Photo by Mike Johnston
Makauwahi Cave Reserve in Kauai
A great Kauai attraction for travelers that like natural history, archaeology and paleontology is the Makauwahi Cave Reserve. Located on the southern coastline of the island within the M?h??ulep? Valley, the Makauwahi Cave Reserve is situated on 42-acres and is the largest limestone cave in Hawaii. The Makauwahi Cave Reserve can be reached via a 2-mile hiking trail that starts at Keoneloa Bay better known as Shipwreck's Beach or by driving on the Grove Farm's private road. The Makauwahi Cave Reserve was discovered in 1992 and since then restoration efforts in the area has made this place more like a living museum. The Makauwahi Cave Reserve holds the most important concentration of fossils on the islands and is a pristine archaeological site. The reserve has a perfect chemistry for protecting fossils such as animal bones, seeds, plants, shells as well as leaves and some fossils date back to 10,000 years. There are two caves at the Makauwahi Cave Reserve which include the larger north cave which is accessible and the smaller south cave is only accessible at the opening. Within the reserve there is a 17-acre archeological site that spells out much of the islands history of the last 10,000 years.
Photo by Wolfram Burner
Koke'e Natural History Museum in Kauai
The Koke'e Natural History Museum is an ideal Kauai attraction for learning more about the geology, climate, animal species and plants which thrive on Kauai. Located within the southwestern portion of the island near the town of Kekaha, the Koke'e Natural History Museum is situated within the Koke'e State Park and Waimea Valley. The Koke'e Natural History Museum is a fascinating look at how Kauai's natural landscape from geology to climatology to ecology shaped the present island. There are hundreds of interactive exhibits that will keep you entertained and learning while you visit.
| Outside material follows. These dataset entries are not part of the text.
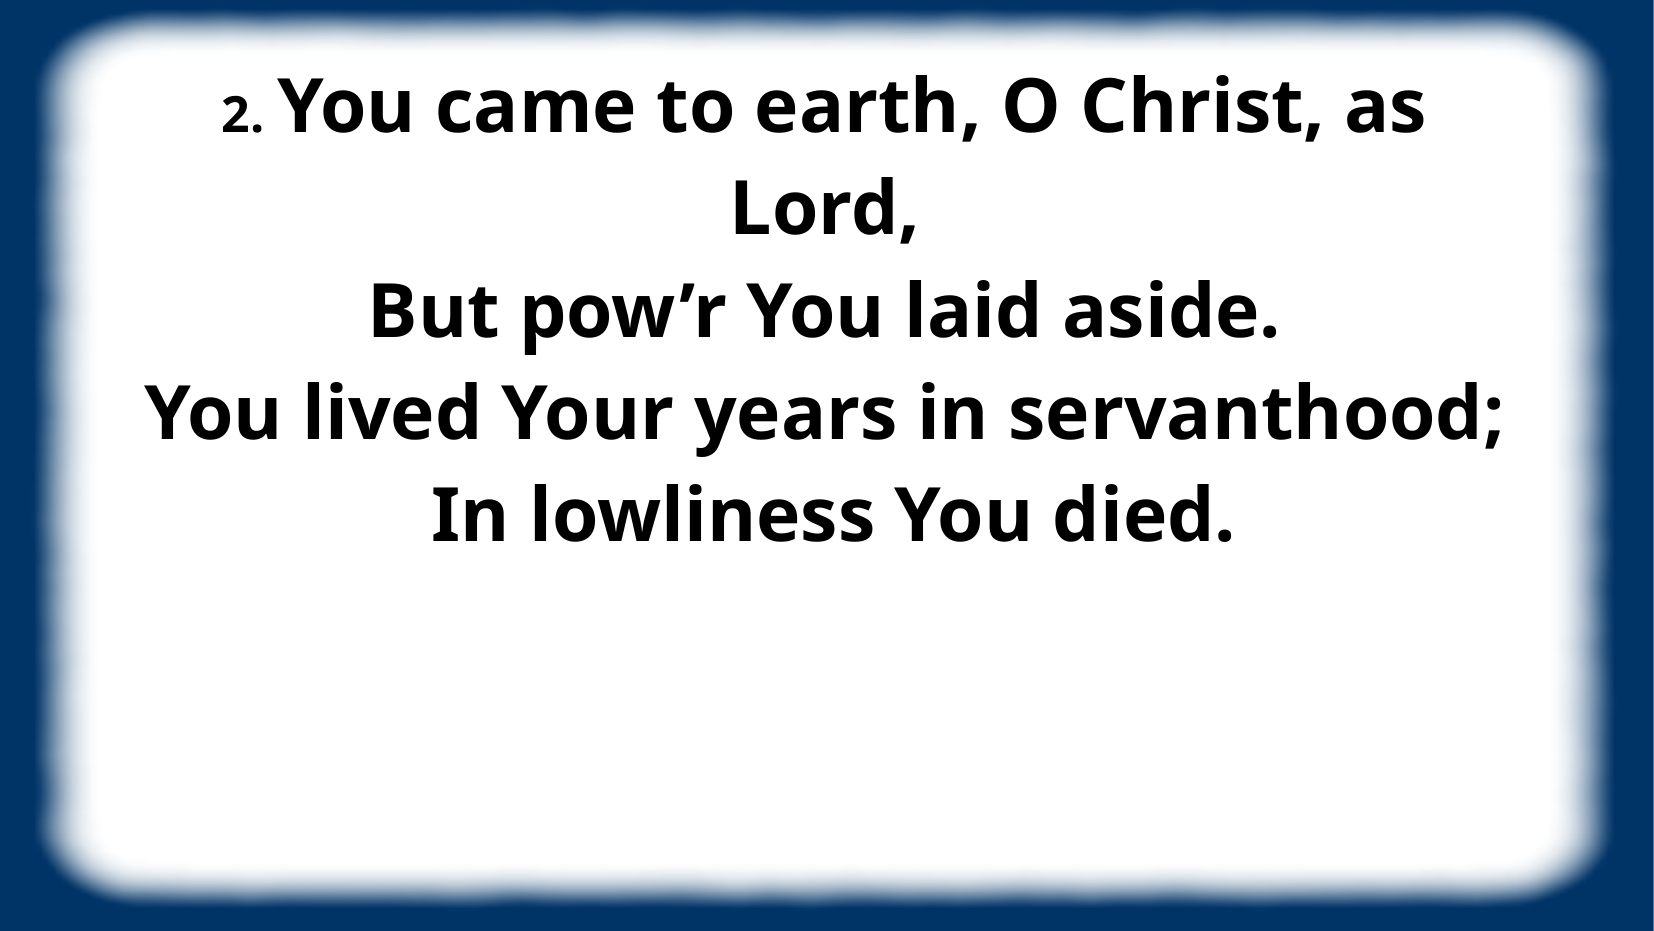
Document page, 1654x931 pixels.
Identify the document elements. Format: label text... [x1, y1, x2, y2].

picture [0, 0, 1654, 931]
text_box 2. You came to earth, O Christ, as Lord, But pow’r You laid aside. You lived Your years in servanthood; In lowliness You died. [105, 45, 1546, 487]
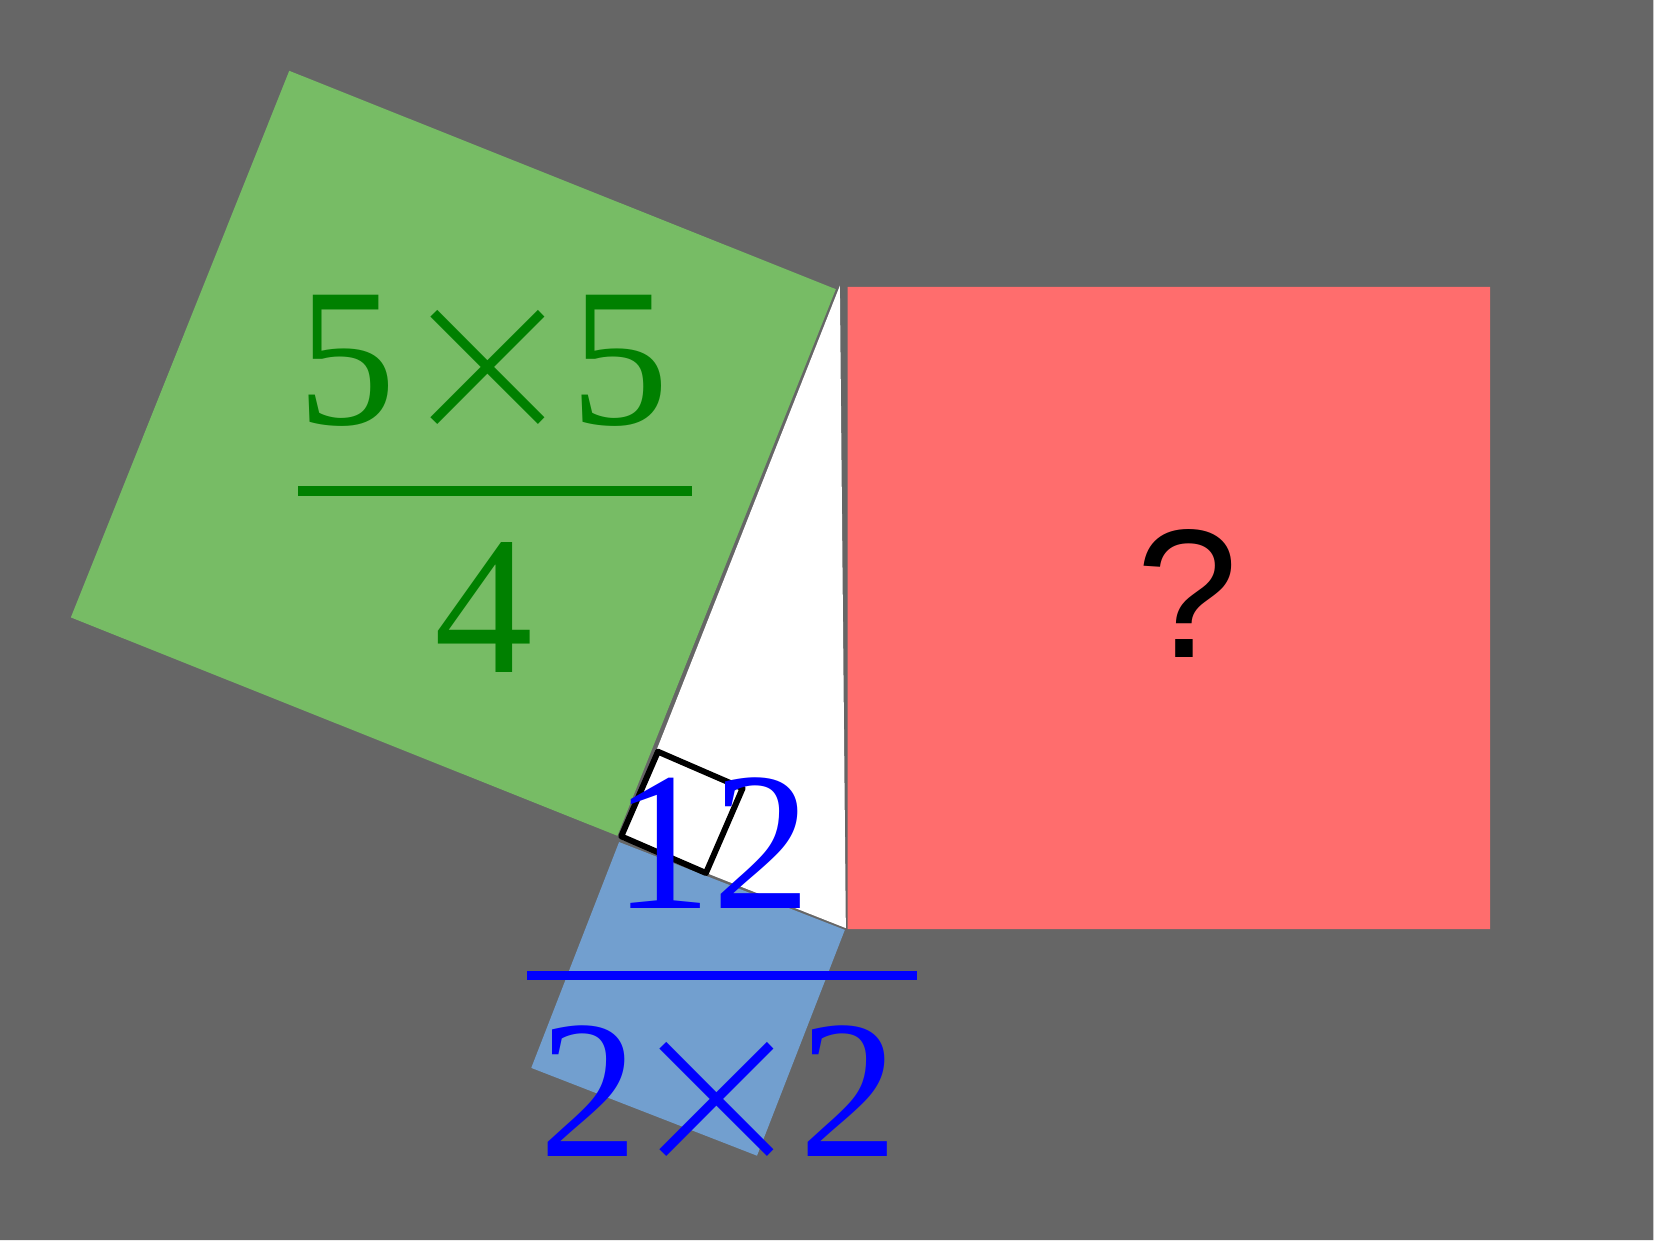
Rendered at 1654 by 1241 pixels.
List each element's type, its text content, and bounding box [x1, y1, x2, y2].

chart [465, 735, 969, 1205]
chart [236, 251, 744, 721]
text_box ? [1122, 484, 1385, 790]
text_box [0, 0, 1654, 1241]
The Koke'e Natural History Museum has information on past hurricanes, the varying woods of Hawaii, native and non-native bird species, seashells and Hawaiian stone artifacts. If you are planning a hike within the Waimea Valley or Koke'e State Park, then the Koke'e Natural History Museum is a must for current trail conditions. There is also an interesting Kauai attraction - CCC Camp located at Koke'e Natural History Museum which was completed in 1935 and is one of the most complete CCC camps left in the United States. There is a gift shop onsite that offers one of the most extensive selections of Hawaiian books on the island as well as other fine hand-crafted artisan goods from jewelry to t-shirts.